Il film che fa luce sulla memoria di Zanzibar

di claudia
Amil ShivJi tug of the war

Vi presentiamo il film vincitore della 33° edizione del JCC, Giornate Cinematografiche di Cartagine, Tug of War, traducibile con “I rivoltosi”, del regista tanzaniano Amil ShivJi. Il film è il primo dramma in costume nella storia della nascente industria cinematografica tanzaniana. Esplora un capitolo poco noto dell’arcipelago, quando Zanzibar assistette a una lotta sempre più sanguinosa per il governo democratico che avrebbe posto fine a un sultanato

di Annamaria Gallone

Si è da poco conclusa la 33° edizione del JCC , Giornate Cinematografiche di Cartagine, (29 ottobre/5 novembre), festival dedicato alle produzioni arabe e africane. Ad aggiudicarsi il primo premio, il Tanit d’oro è stato TUG OF WAR (VUTA n’KUVUTE), traduzione letterale “braccio di ferro” che potremmo tradurre in italiano, ispirandoci alla trama, I rivoltosi.

L’autore è il tanzaniano Amil ShivJi, che ha ambientato la sua storia sulle rive del secolare porto commerciale di Zanzibar, nell’Oceano Indiano, ancora sotto il controllo del protettorato britannico e la supervisione del Sultano dell’Oman. Il film è in lingua originale Swahili ed è stato prodotto dal regista stesso e dal sudafricano Steven Markovitz.

Un’opera eccezionale vista la provenienza da un’area che ospita un festival molto originale, ma praticamente non produce film.

La trama è tratta da un romanzo di Adam Shafi in swahili e scritto in collaborazione con la regista sudafricana Jenna Bass: Il giovane rivoluzionario Mswahili, Denge, che combatte per liberare la sua terra conquistare la libertà. Sfidando le autorità, con i suoi amici distribuisce opuscoli socialisti e organizza rivolte per chiedere l’autonomia politica. Tuttavia, i suoi propositi sono destinati a prendere una piega diversa quando incontra Yasmin, una giovane indo-zanzibarese che fugge da un matrimonio, alla ricerca della sua personale libertà.

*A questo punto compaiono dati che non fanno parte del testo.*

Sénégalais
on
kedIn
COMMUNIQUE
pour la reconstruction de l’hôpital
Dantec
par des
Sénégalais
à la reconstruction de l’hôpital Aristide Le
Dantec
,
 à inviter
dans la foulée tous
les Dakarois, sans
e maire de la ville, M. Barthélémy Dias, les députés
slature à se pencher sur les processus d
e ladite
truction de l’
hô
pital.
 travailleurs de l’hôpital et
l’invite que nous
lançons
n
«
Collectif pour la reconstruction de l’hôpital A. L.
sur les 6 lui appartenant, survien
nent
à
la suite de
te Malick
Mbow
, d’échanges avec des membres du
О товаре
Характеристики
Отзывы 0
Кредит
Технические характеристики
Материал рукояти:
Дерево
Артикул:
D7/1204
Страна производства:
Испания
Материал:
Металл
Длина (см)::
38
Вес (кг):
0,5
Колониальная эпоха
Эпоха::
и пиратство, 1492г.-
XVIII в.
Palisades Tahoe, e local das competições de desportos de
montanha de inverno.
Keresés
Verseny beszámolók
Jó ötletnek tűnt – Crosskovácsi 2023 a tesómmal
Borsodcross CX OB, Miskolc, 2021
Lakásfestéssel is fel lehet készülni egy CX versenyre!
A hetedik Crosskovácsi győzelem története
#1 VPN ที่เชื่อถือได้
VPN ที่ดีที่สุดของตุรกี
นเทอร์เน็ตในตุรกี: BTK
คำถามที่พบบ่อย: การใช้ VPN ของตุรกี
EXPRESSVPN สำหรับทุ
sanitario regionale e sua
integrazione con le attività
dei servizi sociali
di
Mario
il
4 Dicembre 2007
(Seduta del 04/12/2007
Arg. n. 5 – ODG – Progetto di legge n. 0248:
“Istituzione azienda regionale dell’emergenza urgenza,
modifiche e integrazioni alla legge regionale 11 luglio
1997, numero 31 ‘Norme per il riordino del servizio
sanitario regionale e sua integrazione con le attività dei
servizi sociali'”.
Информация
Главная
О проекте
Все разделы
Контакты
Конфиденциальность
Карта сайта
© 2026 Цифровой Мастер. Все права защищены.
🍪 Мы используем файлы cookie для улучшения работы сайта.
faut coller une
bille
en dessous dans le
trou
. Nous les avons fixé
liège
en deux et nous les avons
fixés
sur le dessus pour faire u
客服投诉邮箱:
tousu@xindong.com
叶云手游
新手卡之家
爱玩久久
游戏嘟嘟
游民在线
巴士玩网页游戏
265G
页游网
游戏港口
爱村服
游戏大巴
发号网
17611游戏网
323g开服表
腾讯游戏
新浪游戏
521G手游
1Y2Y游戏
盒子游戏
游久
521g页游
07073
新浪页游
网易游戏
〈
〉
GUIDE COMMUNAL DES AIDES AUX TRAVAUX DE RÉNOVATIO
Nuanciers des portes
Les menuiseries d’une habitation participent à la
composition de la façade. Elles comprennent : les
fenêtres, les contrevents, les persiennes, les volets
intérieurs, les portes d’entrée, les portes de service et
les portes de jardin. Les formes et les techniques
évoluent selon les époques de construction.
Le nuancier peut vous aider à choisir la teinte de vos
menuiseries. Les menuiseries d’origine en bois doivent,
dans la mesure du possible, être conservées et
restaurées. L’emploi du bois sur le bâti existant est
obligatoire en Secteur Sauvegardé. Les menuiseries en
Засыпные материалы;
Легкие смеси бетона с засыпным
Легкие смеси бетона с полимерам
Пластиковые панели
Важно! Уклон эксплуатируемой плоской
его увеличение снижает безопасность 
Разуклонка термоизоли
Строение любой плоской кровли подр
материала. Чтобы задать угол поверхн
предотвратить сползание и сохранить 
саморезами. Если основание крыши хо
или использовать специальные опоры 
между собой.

Molto particolare l’ambiente e la storia di cui si conosce pochissimo: negli anni ’50 e ’60 le persone erano rigorosamente divise secondo la loro posizione sociale, con leggi razziali ed economiche ben precise. Interessante conoscere questo periodo raccontato dal punto di vista degli oppressi e dei resilienti.

Zanzibar è il vero protagonista e il regista cerca di bilanciare un dramma amoroso e politico in costume, anche se non sempre ci riesce. Ma lo spettatore si lascia trascinare dal suono, dal colore e anche dal sentimento dei protagonisti: Denge e Yasmin vivono una personale trasformazione nella loro lotta per l’indipendenza contro un Paese oppressivo. Il loro incontro casuale e i sentimenti proibiti rivelano una storia avvincente di amore e rivoluzione. L’amore proibito si agita tra i due, anche se la lotta di resistenza di Denge e dei suoi compagni si intensifica e una crescente repressione da parte delle autorità coloniali mette a rischio tutte le loro vite.

Shivji afferma che “Tug of War” è il primo dramma in costume nella storia della nascente industria cinematografica tanzaniana. Esplora un capitolo poco noto dell’arcipelago chiamato in modo evocativo le “Isole delle Spezie”, le cui spiagge di sabbia bianca e Stone Town, patrimonio mondiale dell’UNESCO, tra le principali attrazioni turistiche del continente, dipingono l’immagine di un’isola idilliaca.

Negli anni ’50, quando gli africani di tutto il continente iniziarono ad agitarsi per l’indipendenza, Zanzibar assistette a una lotta sempre più sanguinosa per il governo democratico che avrebbe posto fine a un sultanato che, sostenuto dagli amministratori coloniali britannici, aveva governato per 100 anni.

 “Gli anni ’50 sono stati un periodo fantastico – afferma Shivji. – È stato un periodo in cui il dibattito politico e il pensiero critico sono stati incoraggiati. C’erano 100 giornali in quattro lingue diverse pubblicati ogni giorno su un’isola di 300.000 persone. Era un hub per il pensiero sociale e critico. Ma poi si è rotto in un decennio”.

Più di mezzo secolo dopo la sanguinosa lotta che pose fine al dominio coloniale, quelle divisioni persistono nell’odierna Zanzibar. “Quel trauma intergenerazionale continua a esistere e la memoria è stata molto difficile da elaborare per le persone – continua il regista. “Sapevo che un film non avrebbe risolto questi problemi. Ma è stata un’opportunità per permetterci di guardare agli anni ’50 e renderci conto che in realtà non siamo così lontani”.